Application aware routing, low-latency connections (where the provider owns or manages the backbone), compression, WAN optimisation and data de-duplication all greatly improve the application user experience. This is especially in evidence across regions and when users are in outlier locations a long way from a business’ main geography of operation.


We’re seeing strong uptake of SD-WAN to accelerate cloud services, Unified Communications (business voice), ERP applications, VDI and Citrix.

MPLS Migration


MPLS still represents a foundational technology for many enterprise WANs.


On the upside MPLS is a privately managed backbone with built-in Quality of Service (QoS). It delivers predictability — packet loss and latency are much lower than those of the public internet for example. Circuits are typically managed too, with business-critical SLAs.


The downside? Committing dedicated capacity, maximum latency, and maximum time to repair has meant MPLS services tend to be expensive.


MPLS services are also notorious for their lack of agility. Site deployments involve a slow and rigid process that can take weeks and sometimes months to complete. Change management is also a hassle, requiring careful coordination with the carrier to ensure service levels are met.

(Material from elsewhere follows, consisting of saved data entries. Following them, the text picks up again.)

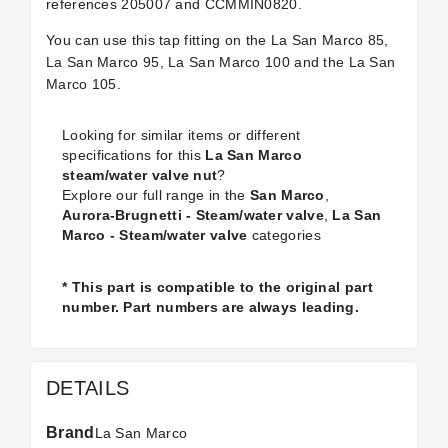
references
205007 and CCMMIN0820.
You can use this tap fitting on the La San Marco 85,
La San Marco 95, La San Marco 100 and the La San
Marco 105.
Looking for similar items or different
specifications for this
La San Marco
steam/water valve nut
?
Explore our full range in the
San Marco
,
Aurora-Brugnetti - Steam/water valve
,
La San
Marco - Steam/water valve
categories
* This part is compatible to the original part
number. Part numbers are always leading.
DETAILS
Brand
La San Marco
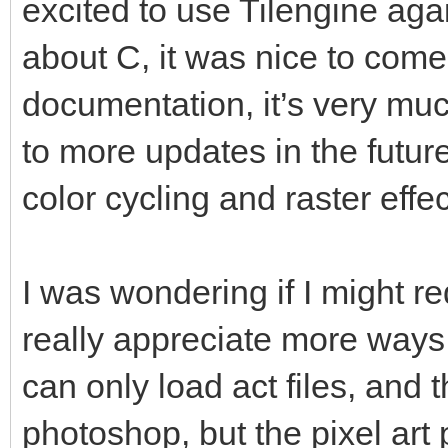
excited to use Tilengine again
about C, it was nice to com
documentation, it’s very muc
to more updates in the futur
color cycling and raster effec
I was wondering if I might re
really appreciate more ways 
can only load act files, and t
photoshop, but the pixel art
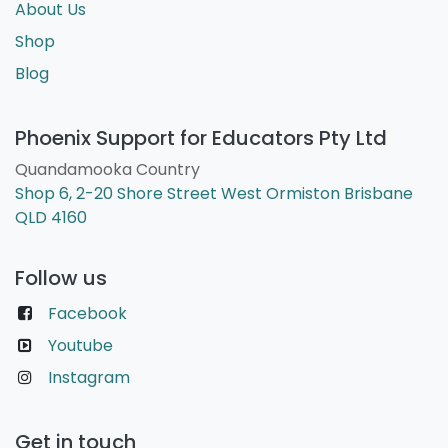
About Us
Shop
Blog
Phoenix Support for Educators Pty Ltd
Quandamooka Country
Shop 6, 2-20 Shore Street West Ormiston Brisbane
QLD 4160
Follow us
Facebook
Youtube
Instagram
Get in touch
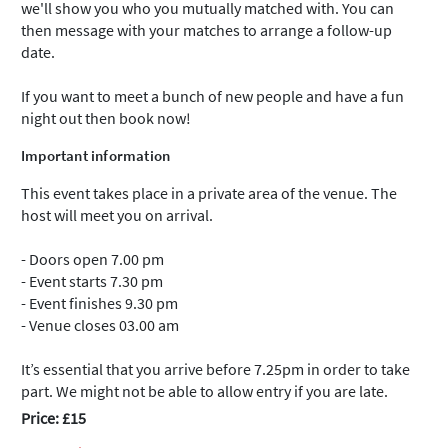
we'll show you who you mutually matched with. You can
then message with your matches to arrange a follow-up
date.
If you want to meet a bunch of new people and have a fun
night out then book now!
Important information
This event takes place in a private area of the venue. The
host will meet you on arrival.
- Doors open 7.00 pm
- Event starts 7.30 pm
- Event finishes 9.30 pm
- Venue closes 03.00 am
It’s essential that you arrive before 7.25pm in order to take
part. We might not be able to allow entry if you are late.
Price: £15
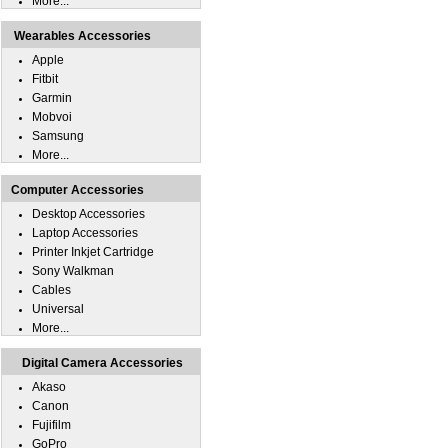
More...
Wearables Accessories
Apple
Fitbit
Garmin
Mobvoi
Samsung
More...
Computer Accessories
Desktop Accessories
Laptop Accessories
Printer Inkjet Cartridge
Sony Walkman
Cables
Universal
More...
Digital Camera Accessories
Akaso
Canon
Fujifilm
GoPro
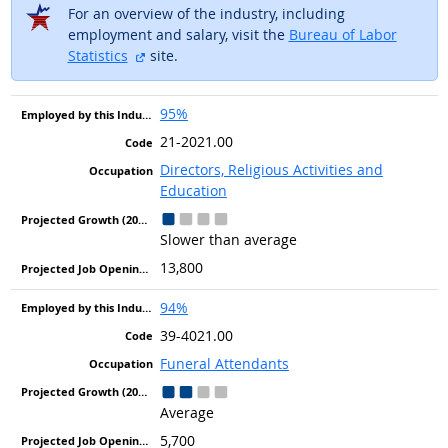
For an overview of the industry, including
employment and salary, visit the
Bureau of Labor
external site
Statistics
site.
95%
21-2021.00
Directors, Religious Activities and
Education
Slower than average
13,800
94%
39-4021.00
Funeral Attendants
Average
5,700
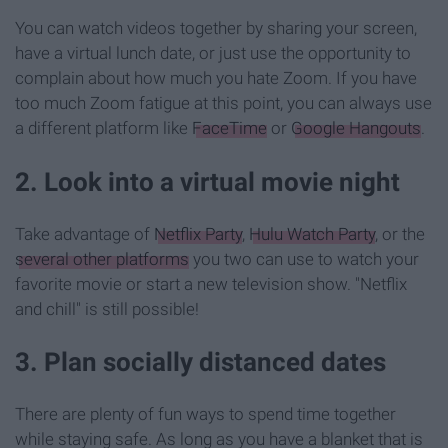
You can watch videos together by sharing your screen,
have a virtual lunch date, or just use the opportunity to
complain about how much you hate Zoom. If you have
too much Zoom fatigue at this point, you can always use
a different platform like
FaceTime
or
Google Hangouts
.
2. Look into a virtual movie night
Take advantage of
Netflix Party
,
Hulu Watch Party
, or the
several other platforms
you two can use to watch your
favorite movie or start a new television show. "Netflix
and chill" is still possible!
3. Plan socially distanced dates
There are plenty of fun ways to spend time together
while staying safe. As long as you have a blanket that is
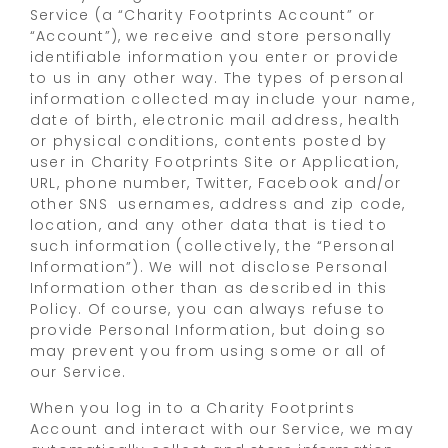
Service (a “Charity Footprints Account” or
“Account”), we receive and store personally
identifiable information you enter or provide
to us in any other way. The types of personal
information collected may include your name,
date of birth, electronic mail address, health
or physical conditions, contents posted by
user in Charity Footprints Site or Application,
URL, phone number, Twitter, Facebook and/or
other SNS usernames, address and zip code,
location, and any other data that is tied to
such information (collectively, the “Personal
Information”). We will not disclose Personal
Information other than as described in this
Policy. Of course, you can always refuse to
provide Personal Information, but doing so
may prevent you from using some or all of
our Service.
When you log in to a Charity Footprints
Account and interact with our Service, we may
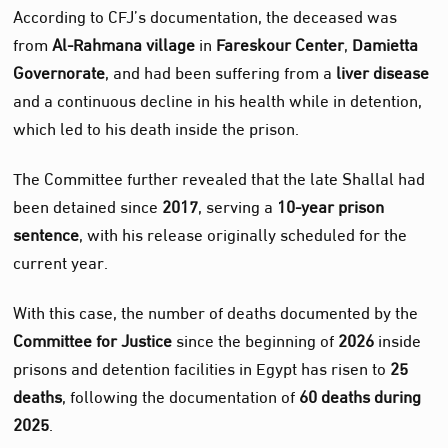
According to CFJ’s documentation, the deceased was
from
Al‑Rahmana village
in
Fareskour Center
,
Damietta
Governorate
, and had been suffering from a
liver disease
and a continuous decline in his health while in detention,
which led to his death inside the prison.
The Committee further revealed that the late Shallal had
been detained since
2017
, serving a
10‑year prison
sentence
, with his release originally scheduled for the
current year.
With this case, the number of deaths documented by the
Committee for Justice
since the beginning of
2026
inside
prisons and detention facilities in Egypt has risen to
25
deaths
, following the documentation of
60 deaths during
2025
.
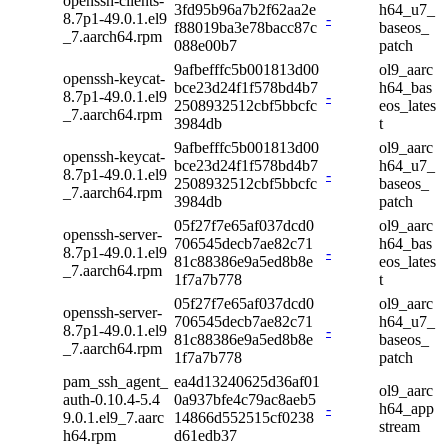
openssh-clients-
3fd95b96a7b2f62aa2e
h64_u7_
8.7p1-49.0.1.el9
-
f88019ba3e78bacc87c
baseos_
_7.aarch64.rpm
088e00b7
patch
9afbefffc5b001813d00
ol9_aarc
openssh-keycat-
bce23d24f1f578bd4b7
h64_bas
8.7p1-49.0.1.el9
-
2508932512cbf5bbcfc
eos_lates
_7.aarch64.rpm
3984db
t
9afbefffc5b001813d00
ol9_aarc
openssh-keycat-
bce23d24f1f578bd4b7
h64_u7_
8.7p1-49.0.1.el9
-
2508932512cbf5bbcfc
baseos_
_7.aarch64.rpm
3984db
patch
05f27f7e65af037dcd0
ol9_aarc
openssh-server-
706545decb7ae82c71
h64_bas
8.7p1-49.0.1.el9
-
81c88386e9a5ed8b8e
eos_lates
_7.aarch64.rpm
1f7a7b778
t
05f27f7e65af037dcd0
ol9_aarc
openssh-server-
706545decb7ae82c71
h64_u7_
8.7p1-49.0.1.el9
-
81c88386e9a5ed8b8e
baseos_
_7.aarch64.rpm
1f7a7b778
patch
pam_ssh_agent_
ea4d13240625d36af01
ol9_aarc
auth-0.10.4-5.4
0a937bfe4c79ac8aeb5
-
h64_app
9.0.1.el9_7.aarc
14866d552515cf0238
stream
h64.rpm
d61edb37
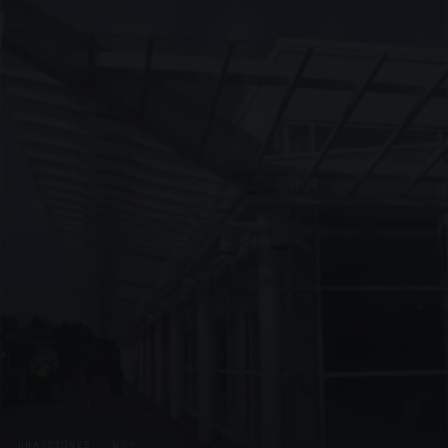
UNASSIGNED · W09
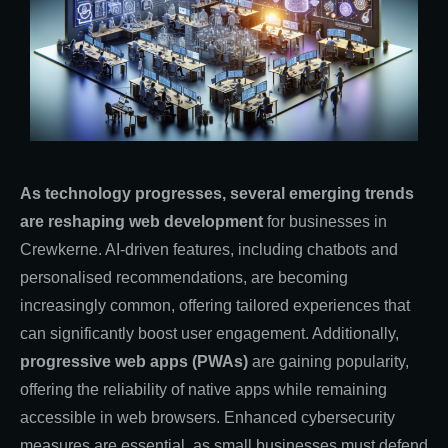
As technology progresses, several emerging trends
are reshaping web development
for businesses in
Crewkerne. AI-driven features, including chatbots and
personalised recommendations, are becoming
increasingly common, offering tailored experiences that
can significantly boost user engagement. Additionally,
progressive web apps (PWAs)
are gaining popularity,
offering the reliability of native apps while remaining
accessible in web browsers. Enhanced cybersecurity
measures are essential, as small businesses must defend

SD-WAN is looking to address the challenges of MPLS — like cost, capacity, rigidity, and manageability. While SD-WAN typically does address many of these challenges, for critical services SD-WAN relies on predictable underlying networks like MPLS or a provider’s own backbone or managed network, to carry latency-sensitive, business critical traffic.

Security at the Branch


The introduction of internet breakout in branch increases the risk from internet-born threats. SD-WAN routers do not necessarily address these new security requirements inherently and many organisations look to extend their security architectures to support SD-WAN projects using edge firewalls or cloud security services.

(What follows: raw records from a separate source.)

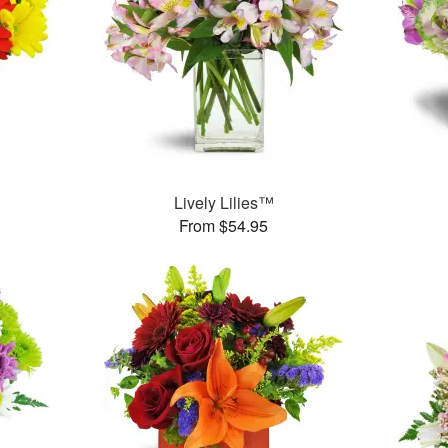
Lively Lilies™
From $54.95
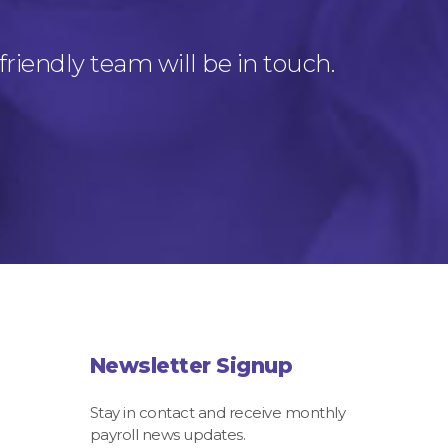
friendly team will be in touch.
Newsletter Signup
Stay in contact and receive monthly
payroll news updates.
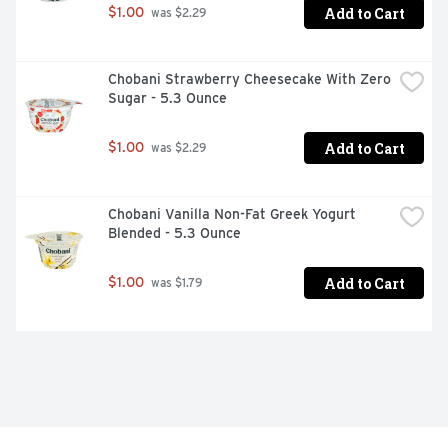
Add to Cart
$1.00
 was $2.29
Chobani Strawberry Cheesecake With Zero 
Sugar - 5.3 Ounce
Add to Cart
$1.00
 was $2.29
Chobani Vanilla Non-Fat Greek Yogurt 
Blended - 5.3 Ounce
Add to Cart
$1.00
 was $1.79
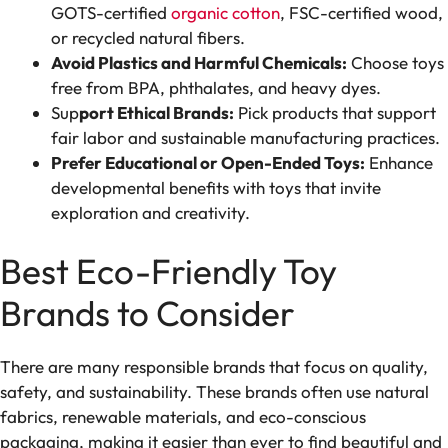
GOTS-certified
organic cotton
, FSC-certified wood,
or recycled natural fibers.
Avoid Plastics and Harmful Chemicals:
Choose toys
free from BPA, phthalates, and heavy dyes.
Sup
port Ethical Brands:
Pick products that support
fair labor and sustainable manufacturing practices.
Prefer Educational or Open-Ended Toys:
Enhance
developmental benefits with toys that invite
exploration and creativity.
Best Eco-Friendly Toy
Brands to Consider
There are many responsible brands that focus on quality,
safety, and sustainability. These brands often use natural
fabrics, renewable materials, and eco-conscious
packaging, making it easier than ever to find beautiful and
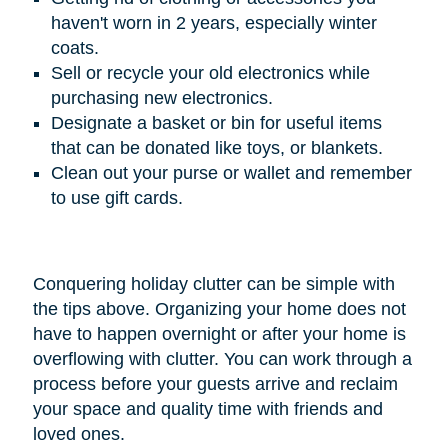
haven't worn in 2 years, especially winter
coats.
Sell or recycle your old electronics while
purchasing new electronics.
Designate a basket or bin for useful items
that can be donated like toys, or blankets.
Clean out your purse or wallet and remember
to use gift cards.
Conquering holiday clutter can be simple with
the tips above. Organizing your home does not
have to happen overnight or after your home is
overflowing with clutter. You can work through a
process before your guests arrive and reclaim
your space and quality time with friends and
loved ones.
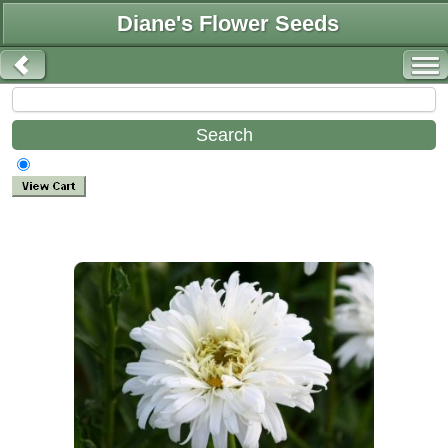
Diane's Flower Seeds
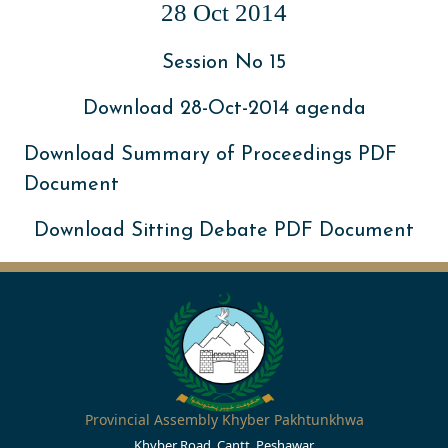
28 Oct 2014
Session No 15
Download 28-Oct-2014 agenda
Download Summary of Proceedings PDF
Document
Download Sitting Debate PDF Document
Provincial Assembly Khyber Pakhtunkhwa
Khyber Road, Cantt, Peshawar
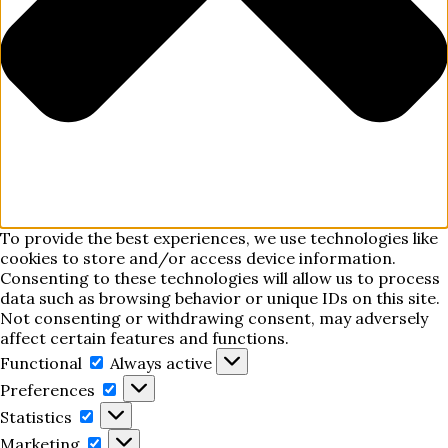
To provide the best experiences, we use technologies like
cookies to store and/or access device information.
Consenting to these technologies will allow us to process
data such as browsing behavior or unique IDs on this site.
Not consenting or withdrawing consent, may adversely
affect certain features and functions.
Functional
Functional
Always active
Preferences
Preferences
Statistics
Statistics
Marketing
Marketing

SD-WAN providers know this and the best have managed next-gen firewall capabilities to augment IP-SEC VPN connections and / or low latency connectivity to cloud-based security services from third-parties. In some cases, therefore, security at the edge may be the entry-point to looking into SD-WAN.

Remote Access


There are a number of SD-WAN providers whose technology now extends to end-user devices. This allows organisations to extend the benefits of SD-WAN to users accessing corporate services in the cloud via internet connected devices at home or through public access WiFi and mobile data.